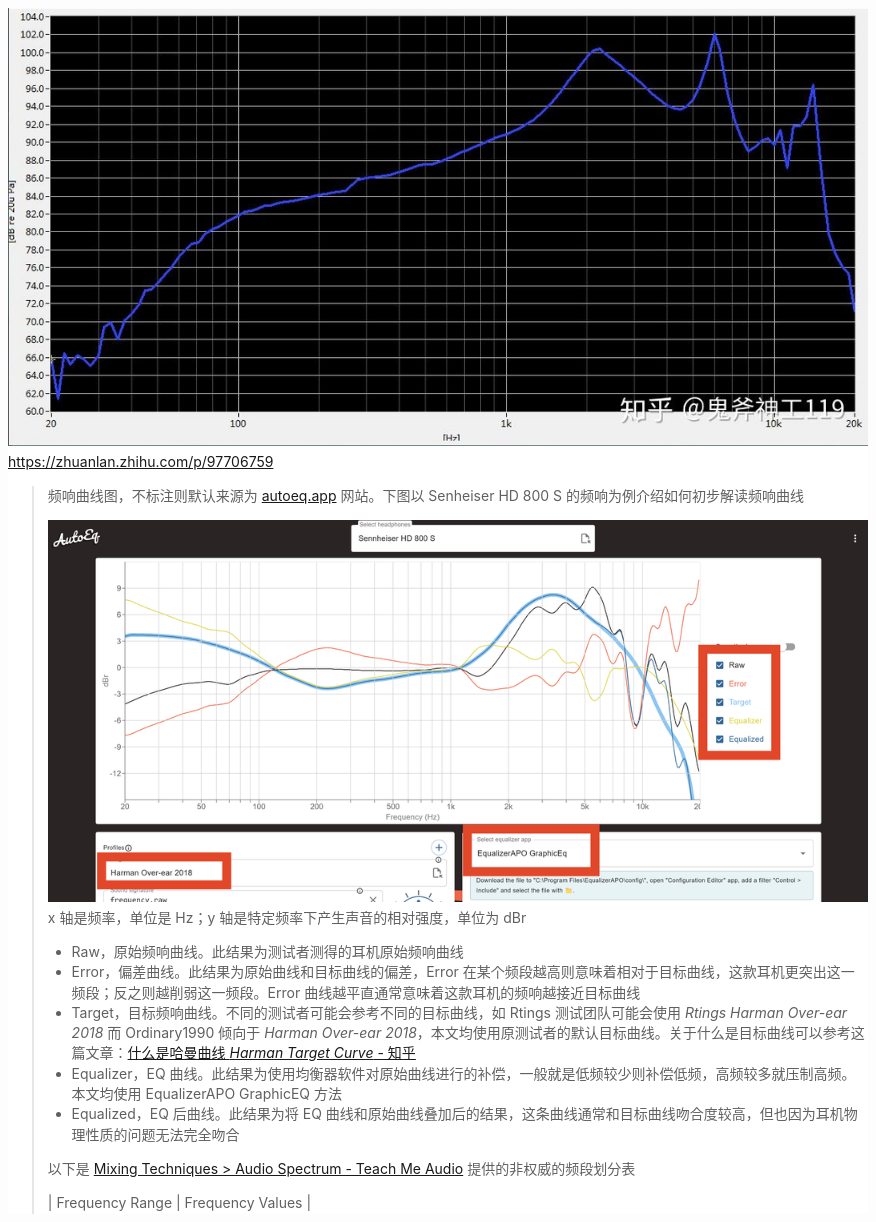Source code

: ![freq](../resource/原道%20freq.jpg)  
https://zhuanlan.zhihu.com/p/97706759

> 频响曲线图，不标注则默认来源为 [autoeq.app](https://autoeq.app) 网站。下图以 Senheiser HD 800 S 的频响为例介绍如何初步解读频响曲线
>
> ![freq](../resource/freq%20example.png)  
> x 轴是频率，单位是 Hz；y 轴是特定频率下产生声音的相对强度，单位为 dBr
>
> - Raw，原始频响曲线。此结果为测试者测得的耳机原始频响曲线
> - Error，偏差曲线。此结果为原始曲线和目标曲线的偏差，Error 在某个频段越高则意味着相对于目标曲线，这款耳机更突出这一频段；反之则越削弱这一频段。Error 曲线越平直通常意味着这款耳机的频响越接近目标曲线
> - Target，目标频响曲线。不同的测试者可能会参考不同的目标曲线，如 Rtings 测试团队可能会使用 _Rtings Harman Over-ear 2018_ 而 Ordinary1990 倾向于 _Harman Over-ear 2018_，本文均使用原测试者的默认目标曲线。关于什么是目标曲线可以参考这篇文章：[什么是哈曼曲线 _Harman Target Curve_ - 知乎](https://zhuanlan.zhihu.com/p/65228980)
> - Equalizer，EQ 曲线。此结果为使用均衡器软件对原始曲线进行的补偿，一般就是低频较少则补偿低频，高频较多就压制高频。本文均使用 EqualizerAPO GraphicEQ 方法
> - Equalized，EQ 后曲线。此结果为将 EQ 曲线和原始曲线叠加后的结果，这条曲线通常和目标曲线吻合度较高，但也因为耳机物理性质的问题无法完全吻合
>
> 以下是 [Mixing Techniques > Audio Spectrum - Teach Me Audio](https://www.teachmeaudio.com/mixing/techniques/audio-spectrum) 提供的非权威的频段划分表
>
> | Frequency Range | Frequency Values |
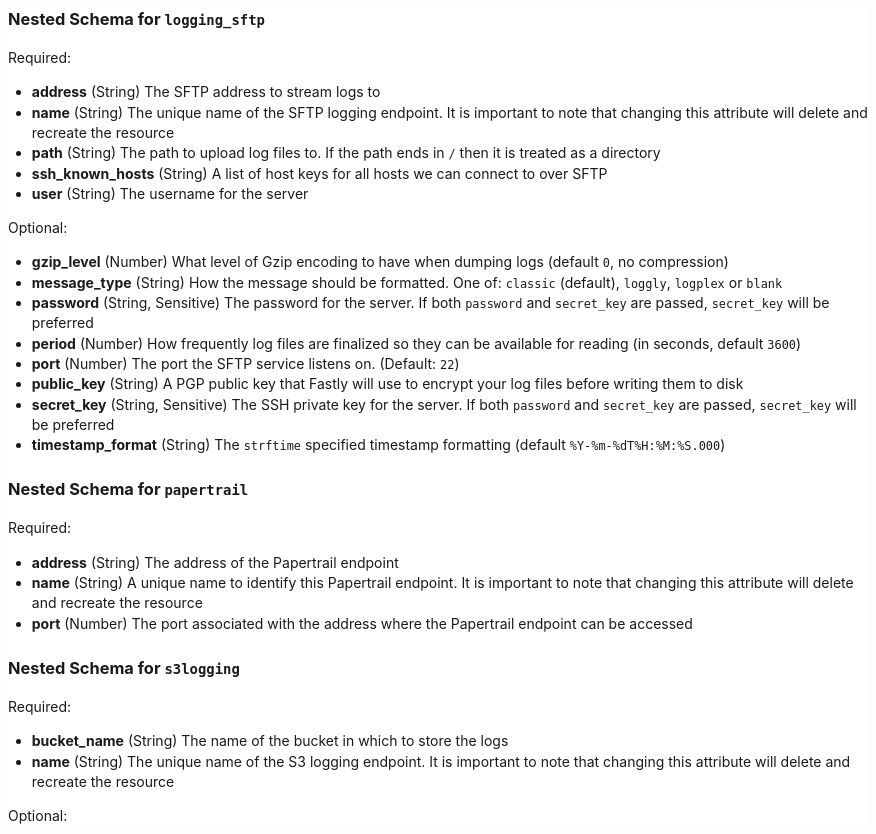 
<a id="nestedblock--logging_sftp"></a>
### Nested Schema for `logging_sftp`

Required:

- **address** (String) The SFTP address to stream logs to
- **name** (String) The unique name of the SFTP logging endpoint. It is important to note that changing this attribute will delete and recreate the resource
- **path** (String) The path to upload log files to. If the path ends in `/` then it is treated as a directory
- **ssh_known_hosts** (String) A list of host keys for all hosts we can connect to over SFTP
- **user** (String) The username for the server

Optional:

- **gzip_level** (Number) What level of Gzip encoding to have when dumping logs (default `0`, no compression)
- **message_type** (String) How the message should be formatted. One of: `classic` (default), `loggly`, `logplex` or `blank`
- **password** (String, Sensitive) The password for the server. If both `password` and `secret_key` are passed, `secret_key` will be preferred
- **period** (Number) How frequently log files are finalized so they can be available for reading (in seconds, default `3600`)
- **port** (Number) The port the SFTP service listens on. (Default: `22`)
- **public_key** (String) A PGP public key that Fastly will use to encrypt your log files before writing them to disk
- **secret_key** (String, Sensitive) The SSH private key for the server. If both `password` and `secret_key` are passed, `secret_key` will be preferred
- **timestamp_format** (String) The `strftime` specified timestamp formatting (default `%Y-%m-%dT%H:%M:%S.000`)


<a id="nestedblock--papertrail"></a>
### Nested Schema for `papertrail`

Required:

- **address** (String) The address of the Papertrail endpoint
- **name** (String) A unique name to identify this Papertrail endpoint. It is important to note that changing this attribute will delete and recreate the resource
- **port** (Number) The port associated with the address where the Papertrail endpoint can be accessed


<a id="nestedblock--s3logging"></a>
### Nested Schema for `s3logging`

Required:

- **bucket_name** (String) The name of the bucket in which to store the logs
- **name** (String) The unique name of the S3 logging endpoint. It is important to note that changing this attribute will delete and recreate the resource

Optional:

********

Task details:
Within the entries, find each line holding the string "zhihu". Reply with how many there are, as a number alone.

Response to this task:
2